Randai: The Traditional Narrative Dance Drama from West Sumatra

Randai: The Traditional Narrative Dance Drama from West Sumatra

The traditional narrative dance drama of randai of the Minangkabau region of western Sumatra is embedded in complex cultural systems. Long following the custom of rantau, young Minangkabau men have left their villages to gain wealth and experience, and prestige upon return. This tradition “is thematically woven through the practice and content of randai.” Randai was preparation for the rantau, allowing elders to educate young men in proper conduct, expectations, and what to avoid on their 6- to 12-month journeys. Randai is both dance and theatrical performance. As noted by Craig Latrell in his Asian Theatre Journal article, “Widening the Circle”: “Since almost every randai story includes an episode in which the hero vanquishes comic villains using pencak silat, performances even today provide an opportunity to show off and perfect moves through hand-to-hand combat and dagger (keris) fighting.

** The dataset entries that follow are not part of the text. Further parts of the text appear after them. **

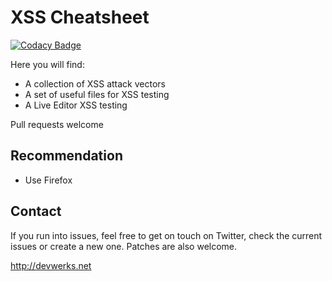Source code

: XSS Cheatsheet
====

[![Codacy Badge](https://api.codacy.com/project/badge/Grade/e8e392e88acc4d318102c337d993fc99)](https://www.codacy.com/app/blubtxt/XSS-Cheatsheet?utm_source=github.com&utm_medium=referral&utm_content=devwerks/XSS-Cheatsheet&utm_campaign=badger)

Here you will find:

 * A collection of XSS attack vectors
 * A set of useful files for XSS testing
 * A Live Editor XSS testing
 
Pull requests welcome

## Recommendation

 * Use Firefox
 
## Contact

If you run into issues, feel free to get on touch on Twitter, check the current issues or create a new one. Patches are also welcome.

http://devwerks.net 
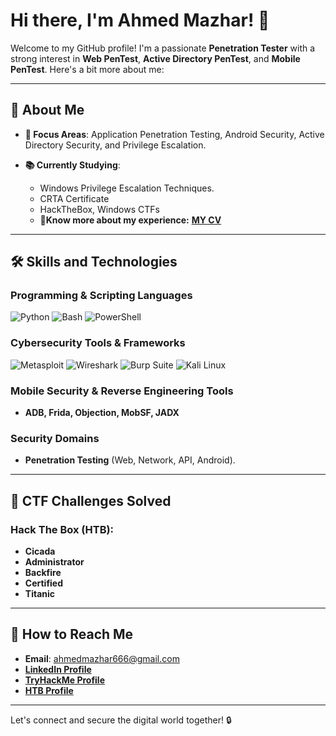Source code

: # Hi there, I'm Ahmed Mazhar! 👋

Welcome to my GitHub profile! I'm a passionate **Penetration Tester** with a strong interest in **Web PenTest**, **Active Directory PenTest**, and **Mobile PenTest**. Here's a bit more about me:

---

## 🚀 About Me
- **🔦 Focus Areas**: Application Penetration Testing, Android Security, Active Directory Security, and Privilege Escalation.
 
- **📚 Currently Studying**: 
  - Windows Privilege Escalation Techniques.
  - CRTA Certificate
  - HackTheBox, Windows CTFs
  - 🌟**Know more about my experience:** **[MY CV](https://drive.google.com/file/d/1GzotB7FewSVeYZ2GvLUL1p_vCH9Bwylp/view?usp=sharing)**

---

## 🛠️ Skills and Technologies

### Programming & Scripting Languages
![Python](https://img.shields.io/badge/Python-3776AB?style=for-the-badge&logo=python&logoColor=white)
![Bash](https://img.shields.io/badge/Bash-4EAA25?style=for-the-badge&logo=gnubash&logoColor=white)
![PowerShell](https://img.shields.io/badge/PowerShell-5391FE?style=for-the-badge&logo=powershell&logoColor=white)

### Cybersecurity Tools & Frameworks
![Metasploit](https://img.shields.io/badge/Metasploit-2E8B57?style=for-the-badge&logo=metasploit&logoColor=white)
![Wireshark](https://img.shields.io/badge/Wireshark-1679A7?style=for-the-badge&logo=wireshark&logoColor=white)
![Burp Suite](https://img.shields.io/badge/Burp%20Suite-FF6F00?style=for-the-badge&logo=burpsuite&logoColor=white)
![Kali Linux](https://img.shields.io/badge/Kali%20Linux-557C94?style=for-the-badge&logo=kalilinux&logoColor=white)

### Mobile Security & Reverse Engineering Tools
- **ADB, Frida, Objection, MobSF, JADX**

### Security Domains
- **Penetration Testing** (Web, Network, API, Android).

---

## 🎯 CTF Challenges Solved
### **Hack The Box (HTB):**
- **Cicada**
- **Administrator**
- **Backfire**
- **Certified**
- **Titanic**
---

## 👮️ How to Reach Me
- **Email**: ahmedmazhar666@gmail.com
- **[LinkedIn Profile](https://www.linkedin.com/in/ahmed-mazhar66/)**
- **[TryHackMe Profile](https://tryhackme.com/p/ahmedmazhar)**
- **[HTB Profile](https://app.hackthebox.com/users/1697679)**

---

Let's connect and secure the digital world together! 🔒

A randai performance takes the shape of people sitting or moving around a circle. A musical ensemble accompanies the event, consisting of a flute, lute, small gongs, and drums. Before each scene, dancers perform in a ring, clapping hands and slapping legs. A song becomes the narration and actors sitting in the center of the ring engage in dialogues. All others remain squatting around the circle defining the perimeter of the performance. Costumes are black or white trousers, loose, and low-crotched. Mandarin collared shirts, beaded headcloths, and large sashes around waists complete randai apparel.

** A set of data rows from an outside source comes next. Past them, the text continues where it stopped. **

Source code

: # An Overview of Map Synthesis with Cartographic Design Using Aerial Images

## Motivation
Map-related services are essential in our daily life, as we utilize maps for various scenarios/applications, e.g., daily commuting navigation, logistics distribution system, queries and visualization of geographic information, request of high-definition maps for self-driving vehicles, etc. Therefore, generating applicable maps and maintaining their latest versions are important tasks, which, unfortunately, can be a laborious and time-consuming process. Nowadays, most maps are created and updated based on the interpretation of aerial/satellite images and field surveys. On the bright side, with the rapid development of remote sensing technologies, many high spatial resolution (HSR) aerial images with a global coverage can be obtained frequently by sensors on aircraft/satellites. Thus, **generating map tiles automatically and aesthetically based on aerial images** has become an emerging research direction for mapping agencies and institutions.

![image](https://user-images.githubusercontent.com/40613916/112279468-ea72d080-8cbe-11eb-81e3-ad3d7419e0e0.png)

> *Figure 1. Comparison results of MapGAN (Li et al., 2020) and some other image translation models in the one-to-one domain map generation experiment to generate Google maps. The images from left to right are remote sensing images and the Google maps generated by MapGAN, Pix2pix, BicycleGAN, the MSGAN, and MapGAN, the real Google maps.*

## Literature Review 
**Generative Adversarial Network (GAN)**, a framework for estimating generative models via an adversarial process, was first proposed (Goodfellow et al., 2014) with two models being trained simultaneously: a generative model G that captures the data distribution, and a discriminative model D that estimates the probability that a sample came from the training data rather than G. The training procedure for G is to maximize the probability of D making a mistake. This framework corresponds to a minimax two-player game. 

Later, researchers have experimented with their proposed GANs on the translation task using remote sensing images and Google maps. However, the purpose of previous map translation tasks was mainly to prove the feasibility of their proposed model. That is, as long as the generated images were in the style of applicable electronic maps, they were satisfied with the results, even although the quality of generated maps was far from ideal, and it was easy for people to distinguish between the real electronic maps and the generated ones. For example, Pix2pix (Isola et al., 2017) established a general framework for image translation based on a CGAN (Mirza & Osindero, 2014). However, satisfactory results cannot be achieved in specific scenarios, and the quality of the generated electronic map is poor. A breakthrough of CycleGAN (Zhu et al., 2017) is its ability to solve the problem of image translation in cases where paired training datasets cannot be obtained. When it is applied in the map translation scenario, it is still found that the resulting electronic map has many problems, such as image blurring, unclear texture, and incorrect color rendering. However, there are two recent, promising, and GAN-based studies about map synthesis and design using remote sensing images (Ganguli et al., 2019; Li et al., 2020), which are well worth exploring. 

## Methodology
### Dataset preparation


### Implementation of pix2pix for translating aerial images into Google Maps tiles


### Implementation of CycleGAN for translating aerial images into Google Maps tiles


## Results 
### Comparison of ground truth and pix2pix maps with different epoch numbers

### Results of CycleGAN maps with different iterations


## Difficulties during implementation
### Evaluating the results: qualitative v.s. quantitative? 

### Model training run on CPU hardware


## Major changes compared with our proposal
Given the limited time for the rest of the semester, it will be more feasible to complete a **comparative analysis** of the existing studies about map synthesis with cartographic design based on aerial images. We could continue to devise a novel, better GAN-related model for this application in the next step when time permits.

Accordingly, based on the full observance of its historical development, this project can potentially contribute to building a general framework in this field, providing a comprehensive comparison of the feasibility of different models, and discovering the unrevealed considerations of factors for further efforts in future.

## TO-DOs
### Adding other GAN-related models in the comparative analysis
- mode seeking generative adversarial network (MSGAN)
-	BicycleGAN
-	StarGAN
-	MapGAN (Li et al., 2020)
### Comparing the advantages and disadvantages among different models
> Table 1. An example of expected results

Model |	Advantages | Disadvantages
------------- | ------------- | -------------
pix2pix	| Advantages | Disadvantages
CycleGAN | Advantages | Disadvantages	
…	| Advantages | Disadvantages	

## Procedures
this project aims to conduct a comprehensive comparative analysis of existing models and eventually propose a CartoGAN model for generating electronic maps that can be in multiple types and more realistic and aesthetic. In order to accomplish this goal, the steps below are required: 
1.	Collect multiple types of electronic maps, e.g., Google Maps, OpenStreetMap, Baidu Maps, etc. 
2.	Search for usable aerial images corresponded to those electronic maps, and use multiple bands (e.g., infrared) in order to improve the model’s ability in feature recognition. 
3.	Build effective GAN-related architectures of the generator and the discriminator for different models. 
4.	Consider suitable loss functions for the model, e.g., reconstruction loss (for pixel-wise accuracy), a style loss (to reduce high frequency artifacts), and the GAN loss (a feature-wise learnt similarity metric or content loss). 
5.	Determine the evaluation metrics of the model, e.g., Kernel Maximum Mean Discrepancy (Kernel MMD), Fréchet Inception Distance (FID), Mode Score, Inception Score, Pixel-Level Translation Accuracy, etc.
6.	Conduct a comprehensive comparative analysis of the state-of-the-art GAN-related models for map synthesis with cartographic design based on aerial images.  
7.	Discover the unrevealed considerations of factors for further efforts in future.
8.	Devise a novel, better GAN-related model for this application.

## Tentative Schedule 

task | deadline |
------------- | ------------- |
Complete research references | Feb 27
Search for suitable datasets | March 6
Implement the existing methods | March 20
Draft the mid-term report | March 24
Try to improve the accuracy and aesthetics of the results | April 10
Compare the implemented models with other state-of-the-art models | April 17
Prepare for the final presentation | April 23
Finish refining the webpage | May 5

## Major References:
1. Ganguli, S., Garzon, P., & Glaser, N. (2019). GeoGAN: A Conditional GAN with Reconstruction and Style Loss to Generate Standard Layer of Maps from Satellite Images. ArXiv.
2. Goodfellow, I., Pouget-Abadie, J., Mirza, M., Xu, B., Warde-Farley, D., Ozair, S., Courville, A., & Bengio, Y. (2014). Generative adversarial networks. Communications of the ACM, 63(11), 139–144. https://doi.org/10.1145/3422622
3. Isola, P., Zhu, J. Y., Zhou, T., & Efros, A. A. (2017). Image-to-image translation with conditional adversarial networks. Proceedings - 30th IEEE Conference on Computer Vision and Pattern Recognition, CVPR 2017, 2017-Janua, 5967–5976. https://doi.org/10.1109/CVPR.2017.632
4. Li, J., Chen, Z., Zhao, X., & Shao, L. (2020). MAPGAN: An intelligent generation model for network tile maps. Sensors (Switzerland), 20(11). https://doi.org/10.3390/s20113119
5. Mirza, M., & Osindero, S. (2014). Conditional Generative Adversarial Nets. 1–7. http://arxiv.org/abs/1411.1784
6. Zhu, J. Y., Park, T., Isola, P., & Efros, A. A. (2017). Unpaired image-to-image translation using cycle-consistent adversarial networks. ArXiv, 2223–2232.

A form of folk entertainment, randai occurs after harvests or at special events. Randai works in complement to the rantau and the matrilineal system of the Minangkabau. The circle is eminently important to Minankabau culture, in that “it may symbolize unity, inclusiveness, or the union of seen and unseen halves of the cosmos.”1Circles or enclosed sacred spaces mark dances and rituals throughout Indonesia. Inclusion within a bounded social world is a prime Indonesian value. It then follows that “randai’s lingkaran [circle] expresses in performance terms something essential to the Minangkabau, which is repeated over and over in different ways in other areas of the culture.”15 This repetition of meaningful motifs binds many Indonesian societies to their pasts and their presents, empowering them to adapt to their futures.